28 28 : Neige noire
La pièce 28 28 a de nobles intentions, qui ne trouvent pas toujours leur pleine mesure.
Cette année, le Théâtre Deuxième Réalité fête ses dix ans d’existence. Pour l’occasion, Alexandre Marine, metteur en scène attitré de la compagnie, a choisi de créer 28 28, son deuxième texte dramatique. Si le "conte pour adultes" traduit par Anne-Catherine Lebeau recèle une langue et un propos des plus prometteurs, celui-ci ne trouve sur scène qu’une bien approximative concrétisation.
Au cœur de cette histoire, il y a quatre personnages en fuite, quatre apatrides dont on ne connaît pas les véritables noms. Celui qui se fait appeler Bertrand (Igor Ovadis) a reçu à la naissance un don d’invisibilité. Incapable de supporter les affres de la popularité entraînée par son exceptionnel talent, l’homme s’enfuit dans une montagne enneigée. Au sommet, Mira (Maria Monakhova) construit une ville blanche pour oublier son douloureux passé. Troublant cette quiétude, deux skieurs plutôt louches (Peter Batakliev et Vitali Makarov) font leur entrée. La suite révélera que les trajectoires de ces individus se recoupent cruellement.

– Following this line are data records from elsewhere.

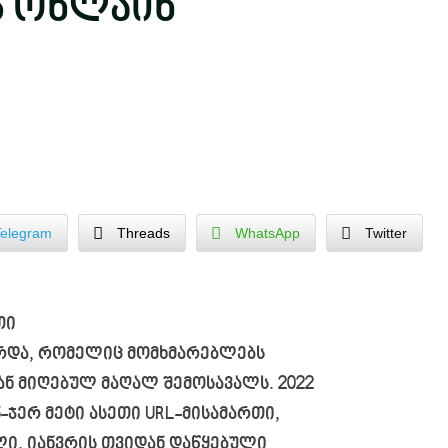
ს ონლაინ
Telegram
Threads
WhatsApp
Twitter
თი
რდა, რომელიც მომხმარებლებს
ან მიღებულ მაღალ შემოსავალს. 2022
-ჯერ მეტი ასეთი URL-მისამართი,
ი. იანვრის თვიდან დაწყებული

Malgré des situations cocasses, des répliques satiriques émaillées d’une poésie imaginative, une trame dramatique sous-tendue par un propos lucide sur la manière dont les humains de la planète entière sont liés par leurs drames, le spectacle ne prend jamais véritablement son envol. Bien qu’elles fassent sourire, les musiques circassiennes de Dmitri Marine surgissent à des moments souvent inopportuns. Dans un décor minimal, les éclairages soignés de Marie-Ève Pageau parviennent à évoquer avec humour les "disparitions" de Bertrand. L’interprétation, généralement outrancière, nuit à l’efficacité de certains passages. En misant de la sorte sur l’aspect physique (bondissements, roulades, empoignades et combats), la mise en scène semble manquer de confiance envers les enjeux du texte. Bien que le créateur ne rende pas justice à une fable qu’il a lui-même ficelée, son spectacle est louable en ce qu’il cherche une manière d’énoncer les horreurs de l’humanité. Dans un pays où plusieurs pensent, comme Bertrand, que la guerre "est quelque chose de très lointain qui n’a pas vraiment de rapport avec nous", la prise de parole de Marine s’avère, en soi, méritoire.